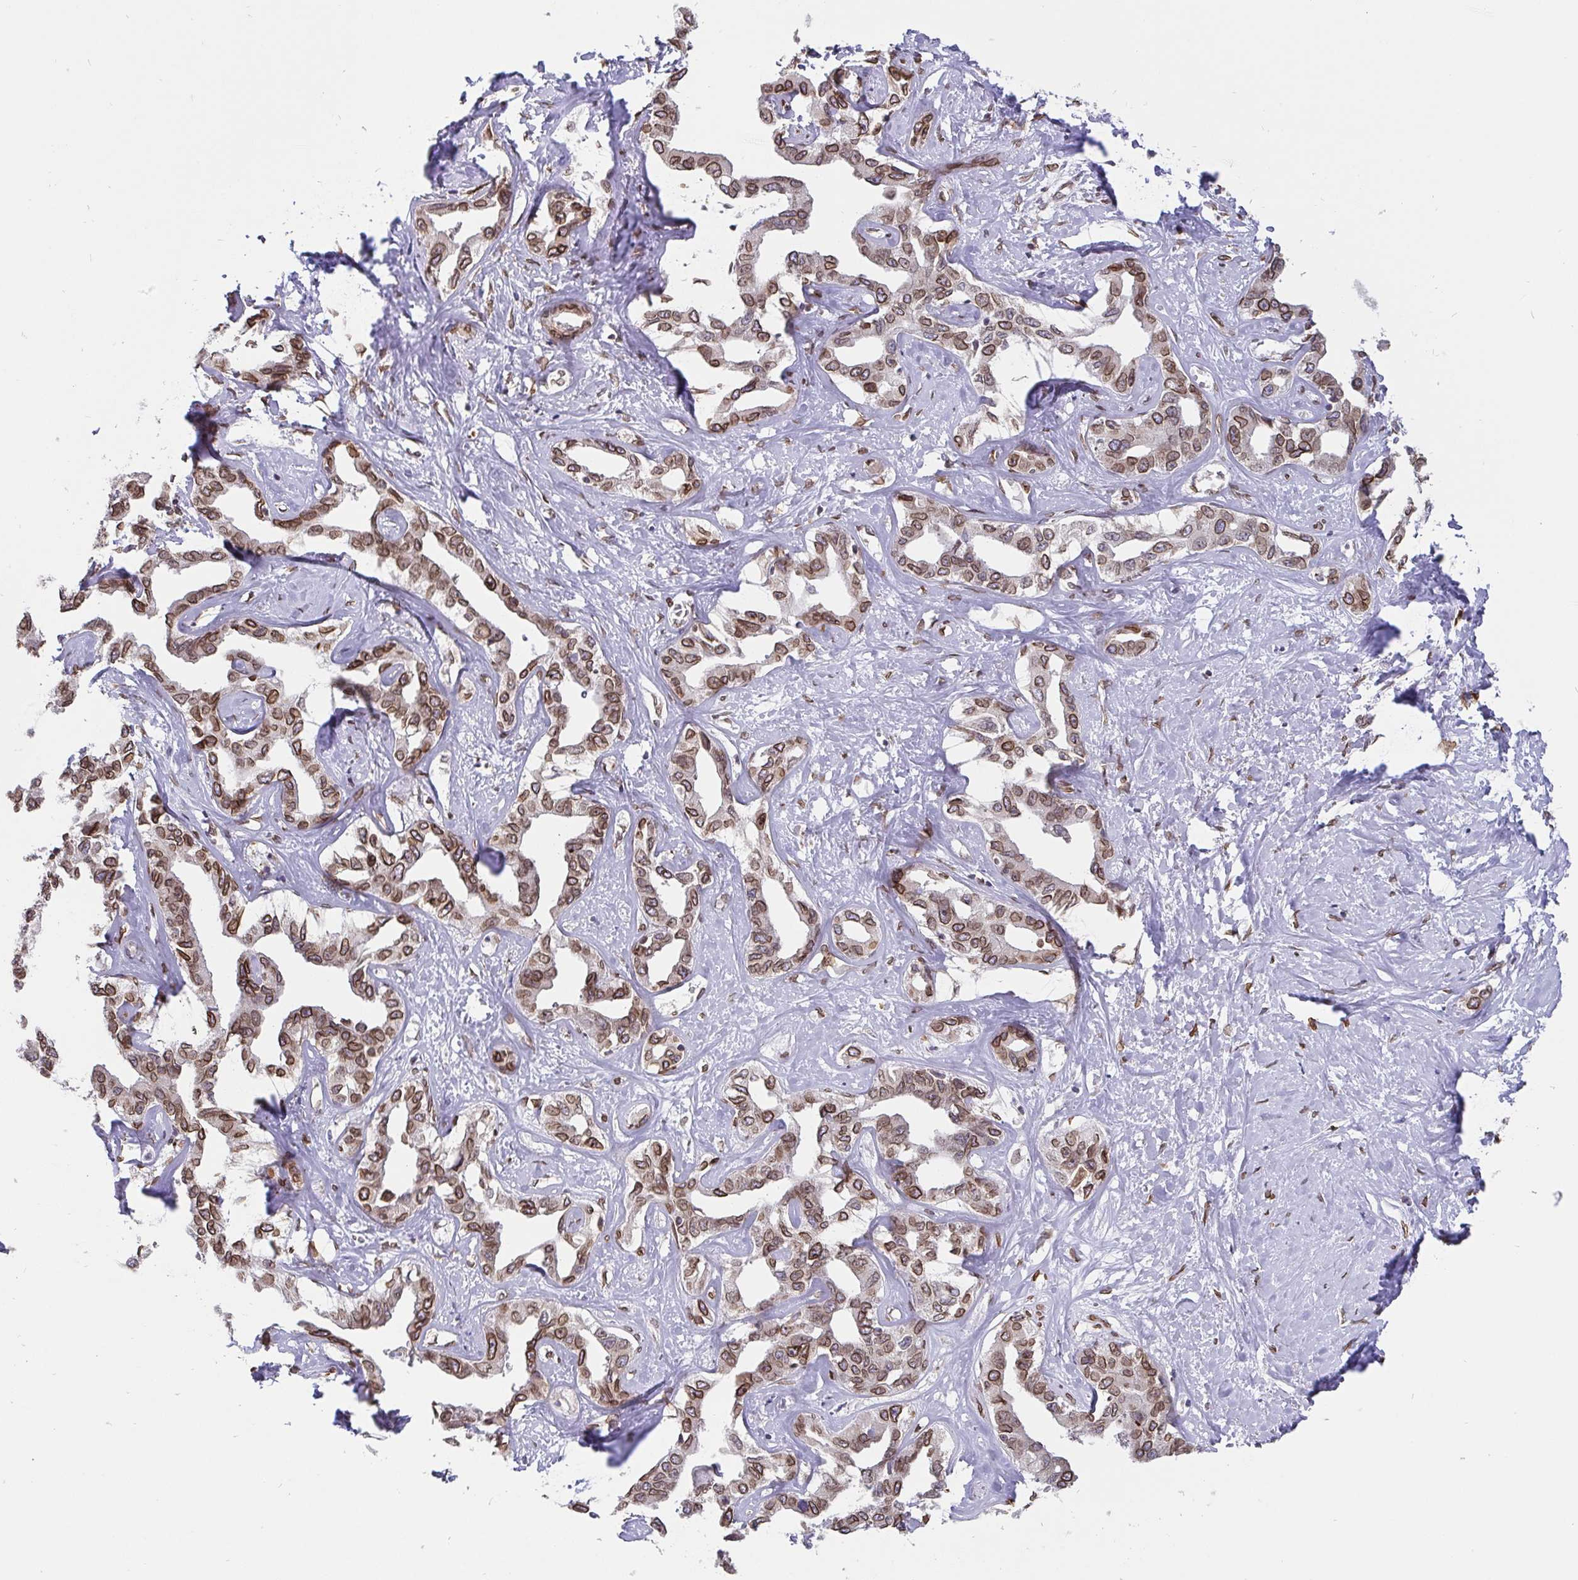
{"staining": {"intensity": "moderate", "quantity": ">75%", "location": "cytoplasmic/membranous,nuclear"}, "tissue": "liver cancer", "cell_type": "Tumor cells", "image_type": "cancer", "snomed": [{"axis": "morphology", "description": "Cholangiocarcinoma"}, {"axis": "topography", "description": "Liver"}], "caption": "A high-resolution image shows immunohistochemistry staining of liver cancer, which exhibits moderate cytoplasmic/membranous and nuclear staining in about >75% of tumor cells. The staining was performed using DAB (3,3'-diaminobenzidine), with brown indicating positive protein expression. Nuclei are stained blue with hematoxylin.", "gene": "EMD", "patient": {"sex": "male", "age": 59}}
● ● ● ●
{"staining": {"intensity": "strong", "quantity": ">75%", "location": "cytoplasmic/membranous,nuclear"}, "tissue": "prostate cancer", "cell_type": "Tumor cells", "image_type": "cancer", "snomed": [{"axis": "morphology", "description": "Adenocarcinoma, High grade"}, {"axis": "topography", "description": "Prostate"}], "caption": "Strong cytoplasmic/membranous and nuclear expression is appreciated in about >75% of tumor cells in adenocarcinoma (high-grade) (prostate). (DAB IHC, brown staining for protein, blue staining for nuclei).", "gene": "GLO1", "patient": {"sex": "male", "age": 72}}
● ● ● ●
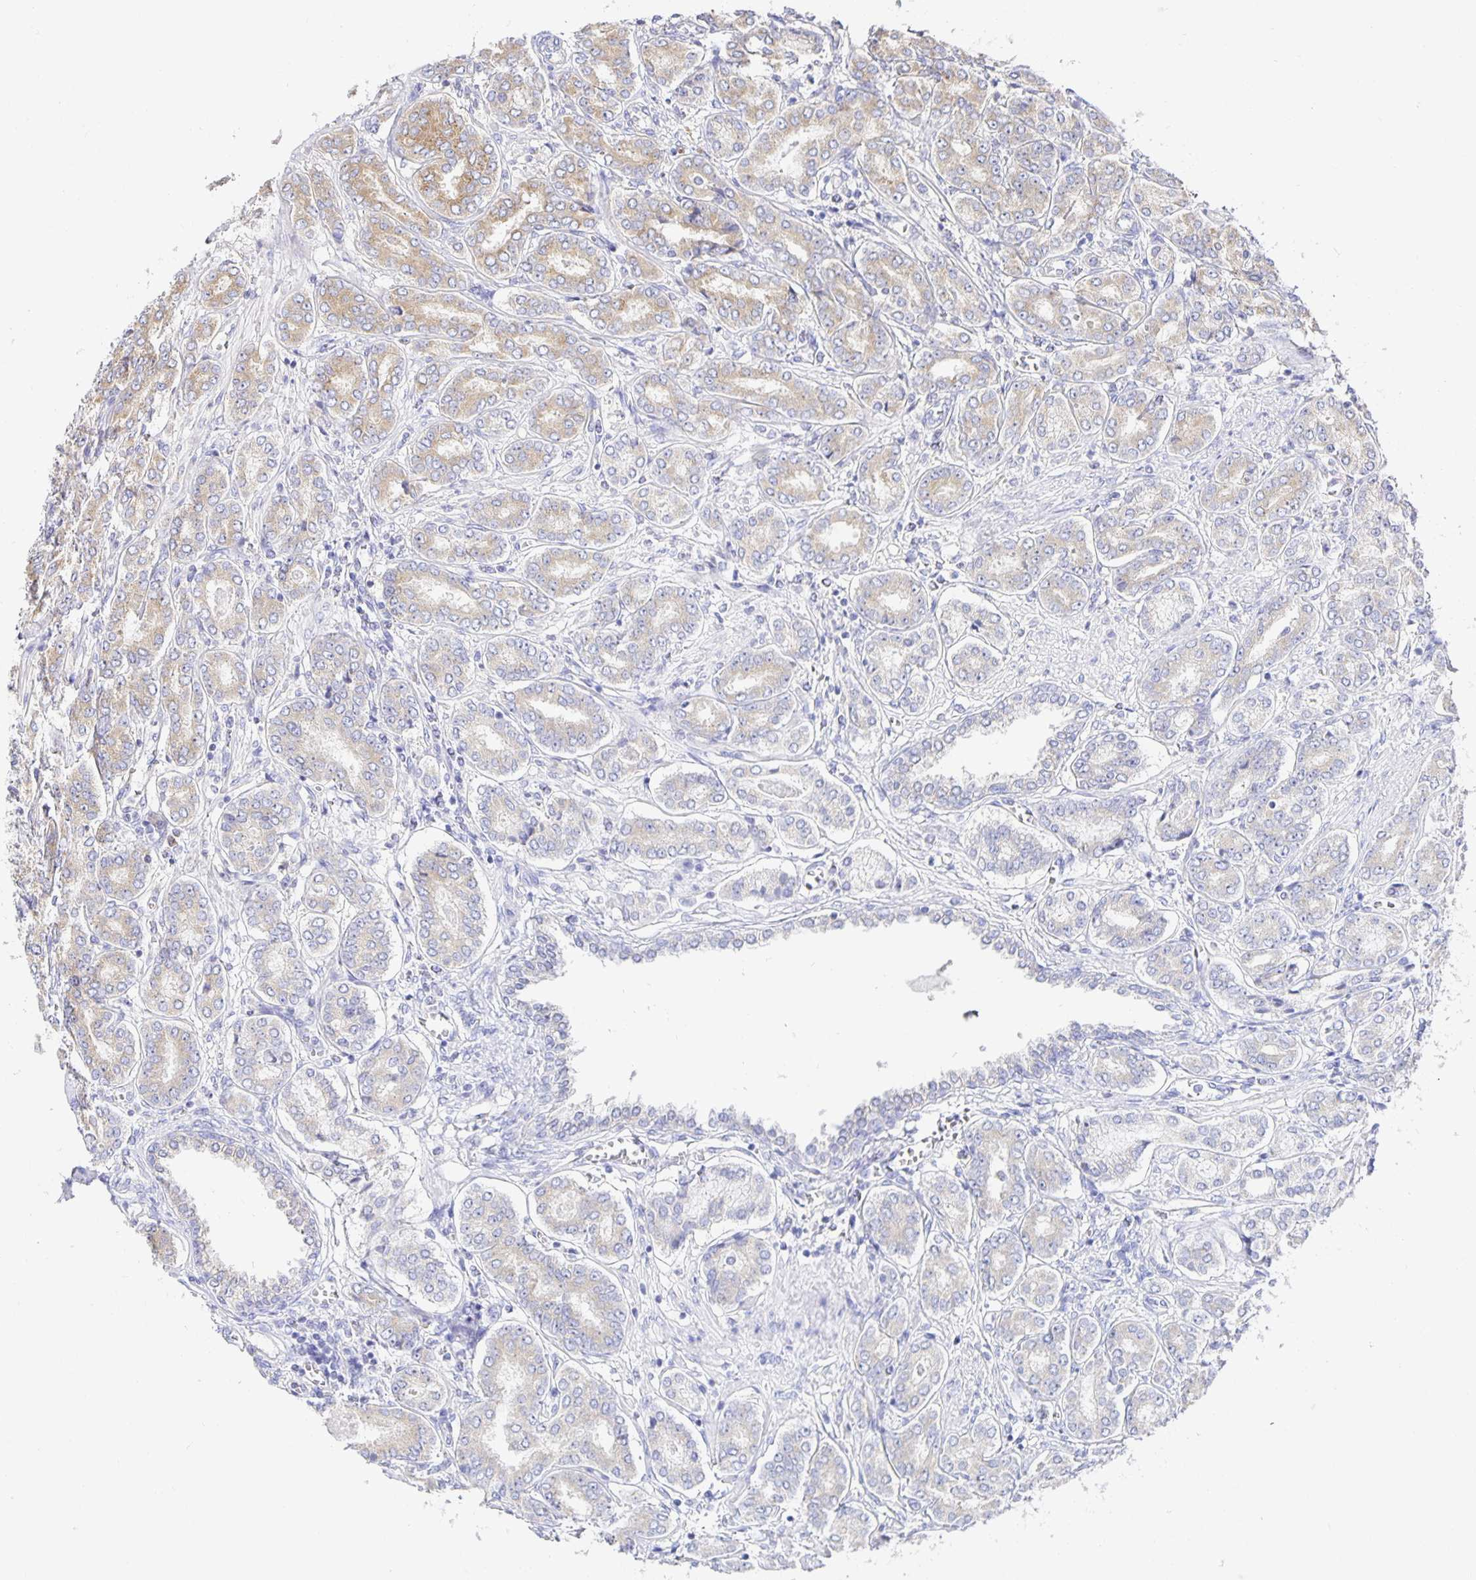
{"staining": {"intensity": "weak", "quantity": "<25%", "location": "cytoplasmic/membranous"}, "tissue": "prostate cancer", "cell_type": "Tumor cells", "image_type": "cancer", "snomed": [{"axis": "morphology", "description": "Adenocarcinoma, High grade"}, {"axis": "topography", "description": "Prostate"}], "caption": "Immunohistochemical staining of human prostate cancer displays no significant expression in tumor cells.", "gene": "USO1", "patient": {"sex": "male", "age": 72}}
● ● ● ●
What needs to be done:
Only the number is wanted: how many lines of these entries contain the string "Prostate"?

The completed task:
2